His eyes are bloodshot, like he’s been crying. My stomach clenches. “Did Leoben make it out?”
“He’s fine,” he says, rubbing his face. “He’s not far from here.”
I let out a sigh of relief. “You look awful.”
“You’re not looking so great yourself.” He rolls his head from side to side, cracking his neck. “You got pretty beat-up. Some of the bruises rose while you were sleeping.”
“Oh,” I say, bringing my hand up to my face. My cheeks and eyes feel swollen from where Dax hit me. “I was hoping that was just a dream.”
“I should have gone back and killed him.”
I drop my eyes. He means it. His voice is like ice, but it’s not the violence in his words that shocks me. It’s the flash of Dax’s snarling mouth, his elbow in my face, and the little voice inside me that says Maybe I should have let you.
I swallow. “Well, I guess Cartaxus’s drones did that for you.”
“No, Crick’s not dead. Novak got the bastard out, and he’s back to normal somehow. They’ve been all over the VR channels, taking interviews, talking about the vaccine.”
“What?” I push myself up to my knees, clenching my teeth against the pain
. “So who triggered the orange panels? What are the Skies saying?”
“That’s the thing—they’re not saying anything. It’s like it never happened. Novak and Dax are setting up a new joint HQ for Cartaxus and the Skies. Everyone’s still working together. They say the plague is over. It’s been two days, and there haven’t been any new infections. They’re even talking about opening the bunkers up.”
I press my hand to my forehead, swaying. This news is everything I’ve wanted to hear, but it doesn’t make any sense. Why would the Skies help Cartaxus after their drones blew Sunnyvale to hell? One of them must have set off the orange panels. Someone drove everyone crazy . . .

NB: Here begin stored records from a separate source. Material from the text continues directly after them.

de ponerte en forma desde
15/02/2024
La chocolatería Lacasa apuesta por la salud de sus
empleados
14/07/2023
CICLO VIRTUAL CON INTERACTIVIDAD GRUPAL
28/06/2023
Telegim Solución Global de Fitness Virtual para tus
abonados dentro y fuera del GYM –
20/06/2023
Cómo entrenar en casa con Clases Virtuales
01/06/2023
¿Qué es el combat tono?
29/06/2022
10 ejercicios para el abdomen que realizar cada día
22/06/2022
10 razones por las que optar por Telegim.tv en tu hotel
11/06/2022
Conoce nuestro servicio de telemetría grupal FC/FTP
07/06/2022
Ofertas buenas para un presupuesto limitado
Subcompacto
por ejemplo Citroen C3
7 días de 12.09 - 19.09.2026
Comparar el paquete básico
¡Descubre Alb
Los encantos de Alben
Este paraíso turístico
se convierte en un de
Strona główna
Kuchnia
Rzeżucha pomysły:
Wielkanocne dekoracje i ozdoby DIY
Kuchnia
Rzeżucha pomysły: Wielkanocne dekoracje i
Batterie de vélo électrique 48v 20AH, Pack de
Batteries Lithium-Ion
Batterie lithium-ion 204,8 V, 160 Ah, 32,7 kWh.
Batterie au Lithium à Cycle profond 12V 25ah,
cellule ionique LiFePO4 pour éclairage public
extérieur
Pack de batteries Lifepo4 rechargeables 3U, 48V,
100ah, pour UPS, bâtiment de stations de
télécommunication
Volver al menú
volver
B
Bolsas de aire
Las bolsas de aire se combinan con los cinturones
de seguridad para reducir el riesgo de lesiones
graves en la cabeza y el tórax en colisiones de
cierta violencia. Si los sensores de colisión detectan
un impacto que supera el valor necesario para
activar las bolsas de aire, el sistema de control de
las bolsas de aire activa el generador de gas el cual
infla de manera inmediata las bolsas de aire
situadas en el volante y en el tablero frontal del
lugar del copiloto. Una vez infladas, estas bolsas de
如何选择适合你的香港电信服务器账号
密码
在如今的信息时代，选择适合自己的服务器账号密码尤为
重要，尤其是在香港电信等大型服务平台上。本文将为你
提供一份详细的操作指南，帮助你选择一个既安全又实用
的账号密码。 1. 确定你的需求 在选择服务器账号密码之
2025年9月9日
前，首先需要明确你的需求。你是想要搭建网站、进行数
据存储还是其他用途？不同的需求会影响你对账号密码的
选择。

But maybe it wasn’t either of them.
My pulse slows to a crawl. Cartaxus and the Skies wouldn’t maintain their truce like this unless someone else was behind the orange panels. Someone they couldn’t fight alone. Someone capable of manipulating them, who could construct a plan that would plant malicious code into every panel on the planet.
Someone like the great Dr. Lachlan Agatta.
“It was my father,” I breathe. “Dax said an implant inside me added four million lines to the vaccine’s code, but that was what he wanted all along, isn’t it? That’s why he needed me to unlock it. He wanted to get that code into everyone’s arms without Cartaxus seeing it.” I cover my mouth. “Cole, I made them send it out to everyone.”
“This isn’t your fault. Don’t think like that. This was Lachlan’s doing and his alone. Leoben and I think he has to be the one behind the attack on Sunnyvale.”
The realization takes a moment to settle in. “You think he’s still alive.”
It isn’t a question. I see the answer in Cole’s eyes, and the thought knocks the air from my lungs.
“We don’t know for sure—”
“But there’s a chance?”
Cole nods. “There wasn’t much left after the explosion in his lab. I checked the report. They found a few traces of blood and tissue that matched his DNA. He could have been the one behind the hack that blew up the lab in the first place. It wouldn’t be easy, but Lachlan’s smart enough to leave tissue behind as a decoy.”